TRANSPORTATION AND COMMUNICATIONS

Figure 9. Transportation System, 1987

[JPEG]

Nouakchott's Friendship Port built by China
Courtesy Embassy of Mauritania, Washington

The developed transportation network centered on the mining and fishing industries. The country's only railroad, a 650- kilometer-long line, connected the Zouîrât mines with Nouadhibou (see fig. 9). Both the railroad and the ore port were operated by SNIM. The port had the capacity to handle bulk ore carriers of up to 150,000 tons, and the railroad carried some of the world's longest and heaviest trains (see Mining , this ch.). Nouadhibou was the country's only natural deep-water port and, in addition to the ore port, contained a separate commercial and fishing port. The fishing port was upgraded in 1983 under a US$8 million World Bank loan.

In late 1986, the US$150 million Friendship Port at Nouakchott was officially opened. Financed and built by China, the 500,000-ton-per-year deep-water port was an engineering feat, as the Chinese laborers had to contend with strong Atlantic currents and waves up to six meters high. The port was expected to eliminate the need to divert 35 to 40 percent of Nouakchott's traffic through Dakar, Senegal, and to reduce the high percentage of goods lost during transshipment from ships at anchorage. Despite the official opening, by late 1987 the new port was not yet in service because it still lacked certain facilities and equipment.

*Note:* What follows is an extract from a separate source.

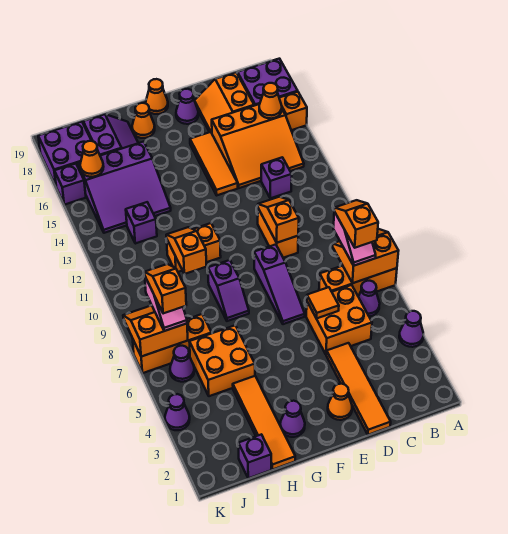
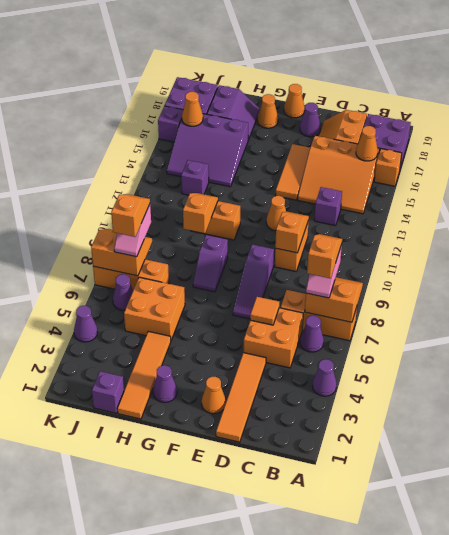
none -> orange 1x1 cone [266,196,286,231]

In the late 1980s, Mauritania's total road network was estimated at 9,000 kilometers. Only 1,500 kilometers of roadway were paved; the roadway consisted mainly of two trunk roads. The remaining roads were little more than tracks on the sand. Road construction had been a high priority for Mauritania's planners in the 1970s. The chief project at that time was the US$300 million, 1,000-kilometer Nouakchott-Néma Road (also called the Trans-Mauritanian Highway), financed largely through loans from Arab members of OPEC. But because the road was constructed through the desert north of the populated agricultural region along the Senegal River, additional major funding was later needed to link the southern towns of Bogué and Kaédi to the capital via this largely unused trunk road. Moreover, projected recurrent costs for maintenance of the Nouakchott-Néma Road were well above the government's foreseeable budgetary means. Mauritania's other major surfaced road connected the capital to Akjoujt and Rosso.

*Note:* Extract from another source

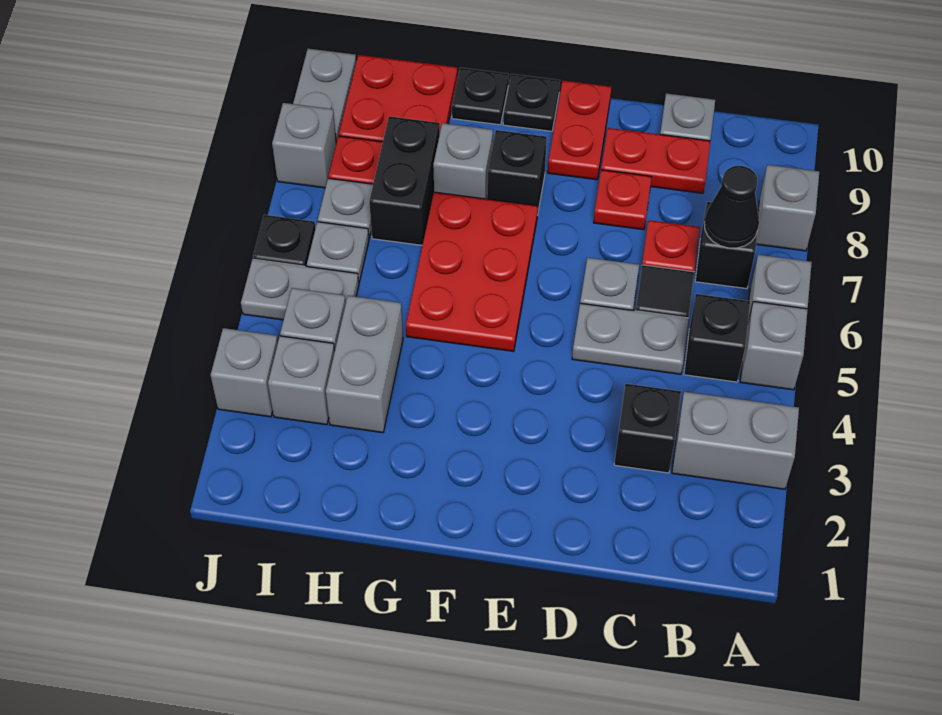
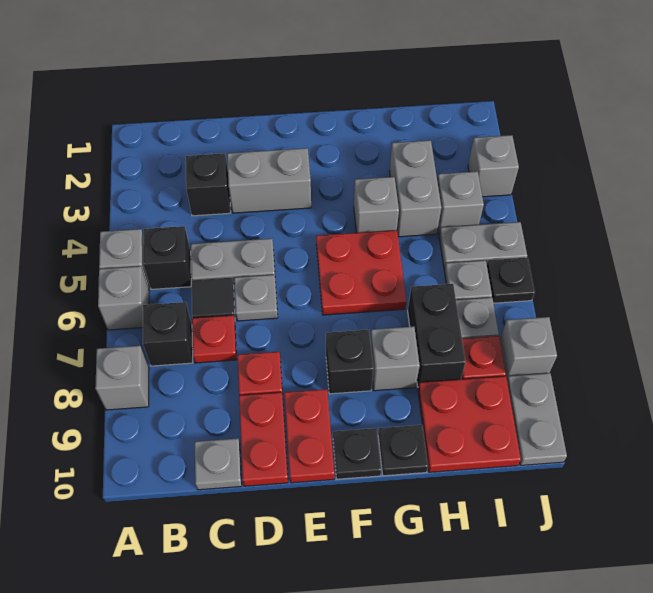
grey 1x2 brick [672,392,799,489] -> grey 1x2 brick moved to [227,148,311,213]
black 1x1 cone [704,166,759,248] -> none
red 1x2 plate [601,128,710,193] -> red 1x2 plate turned to [239,392,288,486]
red 2x3 plate [406,192,538,351] -> red 2x2 plate [316,230,406,315]
grey 1x1 brick [268,336,335,425] -> grey 1x1 brick moved to [354,177,399,233]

Airports at Nouakchott and Nouadhibou were capable of handling commercial jet aircraft. In 1986 the French were conducting studies to expand the airport at Nouakchott to handle Boeing 747s and comparable aircraft, and the European Development Fund was financing an automatic communications center at the airport. In the mid-1980s, the capital was served by Air Afrique, Iberia, Royal Air Maroc, and Union des Transports Aériens (UTA), including twice-weekly direct flights to Paris and six weekly flights to Dakar, where links were available for direct flights to New York three times a week. Internal flights were available between the capital and Nouadhibou and some thirty smaller airports. The national airline, Air Mauritanie, operated two eighty-seat Fokker F-28 passenger airliners for domestic flights and for flights to Dakar and Las Palmas.

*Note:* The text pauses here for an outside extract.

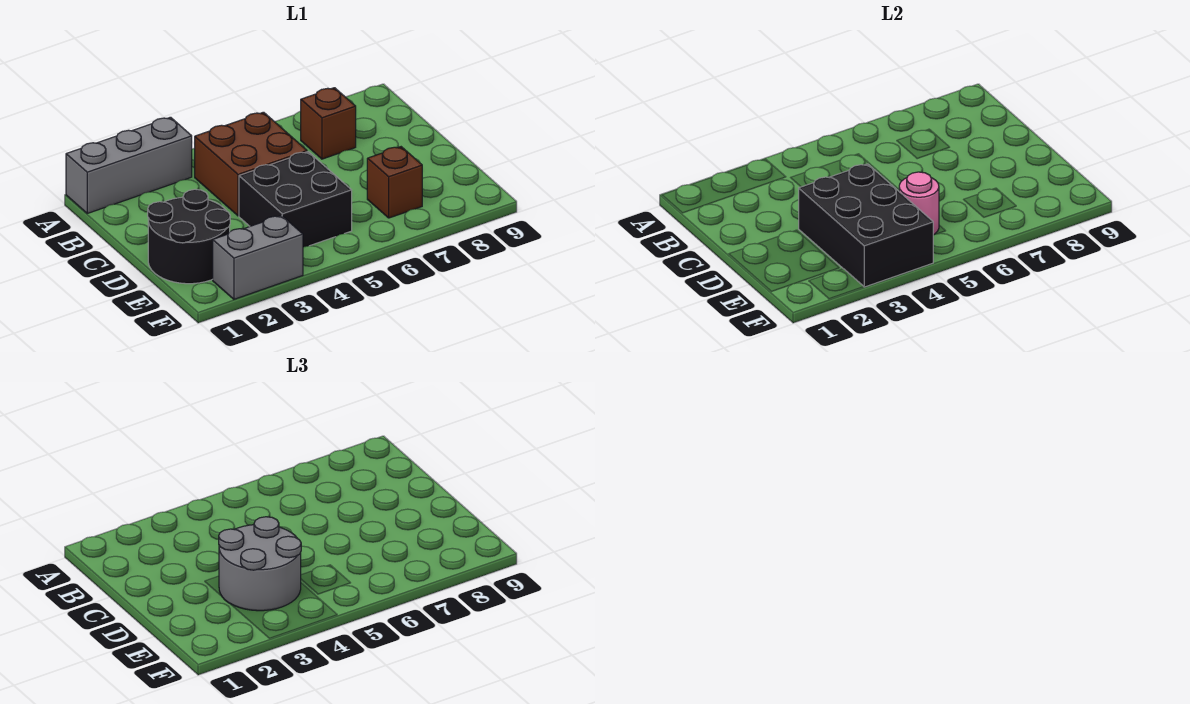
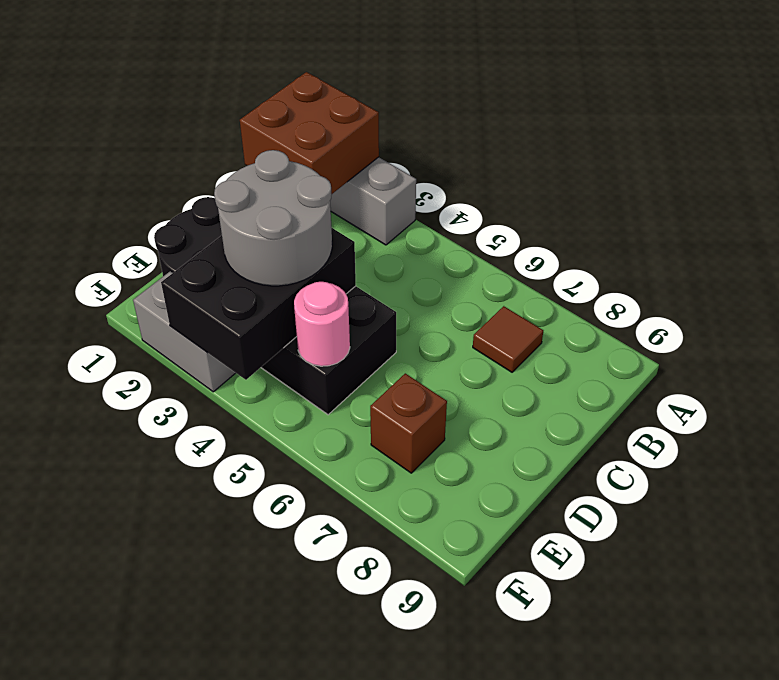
brown 2x2 brick [195,112,307,216] -> brown 2x2 brick moved to [240,72,379,194]
brown 1x1 brick [301,88,356,159] -> brown 1x1 tile [473,306,543,372]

In 1985 radiotelephone and wireless telegraph services linked Nouakchott to Paris, to most regional capitals, and to other towns in Mauritania. In 1986 the government began operating earth satellite stations in Nouakchott and Nouadhibou. The system linked Mauritania to the International Telecommunications Satellite Organization (INTELSAT) network and the Arab Satellite Telecommunications Organization (ARABSAT) network. It provided ninety telephone or telegraph circuits and a link for television reception and transmission.